Mariam Vargas ’25 (CLAS), a political science major, was one of 15 individuals nationally who took part in the 2023 Charles B. Rangel International Affairs Summer Enrichment Program this summer. Selection to the Washington, D.C.-based program is highly competitive, as almost 1,000 students applied for the 15 spots.
The Rangel Summer Enrichment Program is a US State Department program administered by Howard University through a cooperative agreement with the Bureau of Global Talent Management. The program provides undergraduate students with a deeper appreciation of current issues and trends in international affairs, a greater understanding of career opportunities in international affairs, and the enhanced knowledge and skills to pursue such careers.
The program’s goals are to promote greater diversity and excellence in the US foreign service. The program was named to honor Charles Rangel, who represented New York City in Congress from 1971 to 2017.
Vargas spent six weeks in Washington, D.C., learning from diplomats, foreign service officers, and other leading foreign affairs professionals.
“We got to meet so many different people in Washington, D.C., surrounding politics and international affairs,” says Vargas, who was born in Boston and raised in the Dominican Republic. “Work as a political science major can be pretty broad-based because it is a vast field. This program and all the robust work we did really cemented my decision that I want to work in international affairs.”
Vargas and her fellow program attendees took two courses at Howard and participated in a seminar on professional writing, taught by a former U.S. ambassador. The group also participated in a variety of professional development activities and attended events at locations such as the State Department, the CIA, the Defense Department, and Congress.
“We took an introduction to political economy class, which examined international relations in economic terms,” says Vargas. “It looked at how the world works, and we studied topics like U.S.-China relations and how the war in Ukraine in affecting the entire world in economic terms.”
The other class Vargas took was on the history of U.S. foreign relations and how it affected the development of the country.

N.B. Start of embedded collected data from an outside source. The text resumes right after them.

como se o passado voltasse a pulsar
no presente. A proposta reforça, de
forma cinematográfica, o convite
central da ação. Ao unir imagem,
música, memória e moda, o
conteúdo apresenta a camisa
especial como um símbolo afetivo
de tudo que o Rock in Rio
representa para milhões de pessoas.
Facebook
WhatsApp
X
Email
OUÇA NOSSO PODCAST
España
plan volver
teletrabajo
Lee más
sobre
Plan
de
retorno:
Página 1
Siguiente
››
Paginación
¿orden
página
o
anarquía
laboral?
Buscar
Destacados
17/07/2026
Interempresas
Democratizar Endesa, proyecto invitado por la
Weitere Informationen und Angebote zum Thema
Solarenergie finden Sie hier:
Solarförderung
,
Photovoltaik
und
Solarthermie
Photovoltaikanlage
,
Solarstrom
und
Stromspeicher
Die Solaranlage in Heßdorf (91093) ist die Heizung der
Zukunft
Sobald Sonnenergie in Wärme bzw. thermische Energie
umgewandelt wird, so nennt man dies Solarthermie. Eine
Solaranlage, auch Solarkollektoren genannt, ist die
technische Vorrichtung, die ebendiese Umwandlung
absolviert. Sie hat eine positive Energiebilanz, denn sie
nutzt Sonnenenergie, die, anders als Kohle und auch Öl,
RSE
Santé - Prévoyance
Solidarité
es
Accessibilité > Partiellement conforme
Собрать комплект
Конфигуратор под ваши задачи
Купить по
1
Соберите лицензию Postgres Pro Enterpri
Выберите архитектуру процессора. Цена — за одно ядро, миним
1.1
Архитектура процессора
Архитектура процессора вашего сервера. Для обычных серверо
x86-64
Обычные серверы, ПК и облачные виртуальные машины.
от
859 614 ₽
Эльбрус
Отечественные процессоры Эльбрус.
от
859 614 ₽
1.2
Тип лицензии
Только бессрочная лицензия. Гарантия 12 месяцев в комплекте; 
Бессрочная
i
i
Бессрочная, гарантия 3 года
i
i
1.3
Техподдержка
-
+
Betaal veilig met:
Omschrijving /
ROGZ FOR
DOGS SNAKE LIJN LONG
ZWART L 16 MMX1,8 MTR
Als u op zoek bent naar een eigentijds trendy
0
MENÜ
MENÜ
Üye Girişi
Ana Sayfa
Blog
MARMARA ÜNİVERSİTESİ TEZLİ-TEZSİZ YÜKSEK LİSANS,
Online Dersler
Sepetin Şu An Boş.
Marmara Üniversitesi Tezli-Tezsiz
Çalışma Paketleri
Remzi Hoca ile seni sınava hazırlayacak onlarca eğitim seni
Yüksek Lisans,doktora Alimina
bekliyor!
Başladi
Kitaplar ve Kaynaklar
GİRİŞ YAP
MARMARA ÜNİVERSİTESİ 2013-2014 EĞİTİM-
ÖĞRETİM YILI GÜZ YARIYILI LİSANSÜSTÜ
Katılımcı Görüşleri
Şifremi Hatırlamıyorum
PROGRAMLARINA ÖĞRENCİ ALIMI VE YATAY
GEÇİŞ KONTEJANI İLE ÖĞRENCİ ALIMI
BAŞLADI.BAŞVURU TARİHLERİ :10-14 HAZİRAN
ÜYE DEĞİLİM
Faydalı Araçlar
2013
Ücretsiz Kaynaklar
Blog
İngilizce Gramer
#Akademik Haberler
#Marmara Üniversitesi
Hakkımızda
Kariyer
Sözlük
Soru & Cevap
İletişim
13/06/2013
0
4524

“We learned how the United States came to be the most powerful country in the world in terms of foreign relations,” says Vargas. “We studied why every country cares what the United States does and the way it has exerted its power.”
Vargas has substantial experience abroad through her participation in a variety of academic extracurricular activities. Vargas participated in a tour designed for Dominican teenagers to visit 33 cities across eight different countries in Europe over three weeks in 2018. In 2022, she was among 50 students worldwide to participate in NATO’s Future Seminar in Berlin, Germany. Vargas participated in the 2022 Kosovo Summer Academy where she traveled to that country to learn how to conduct peacebuilding in the post-conflict era, in the context of the Balkan region.
Vargas has also thrived at UConn, as one of 11 Scholars selected for the sixth cohort of the highly competitive BOLD Women’s Leadership Network Program, an initiative funded by the Helen Gurley Brown Foundation to provide women with holistic leadership and career development support during their junior and senior years of college.
She also studied abroad in UConn’s Summer Racial and Social Justice in the Netherlands program.
Vargas is involved in UConn’s Undergraduate Student Government as a senator representing the Puerto Rican/Latin American Cultural Center and will be the USG’s community affairs advocacy coordinator for the upcoming academic year – a new position. She is also co-president of the Dominican Student Association.
“Following graduation, I would like to do a fellowship and go to graduate school,” says Vargas. “I definitely want to go on and become a diplomat.”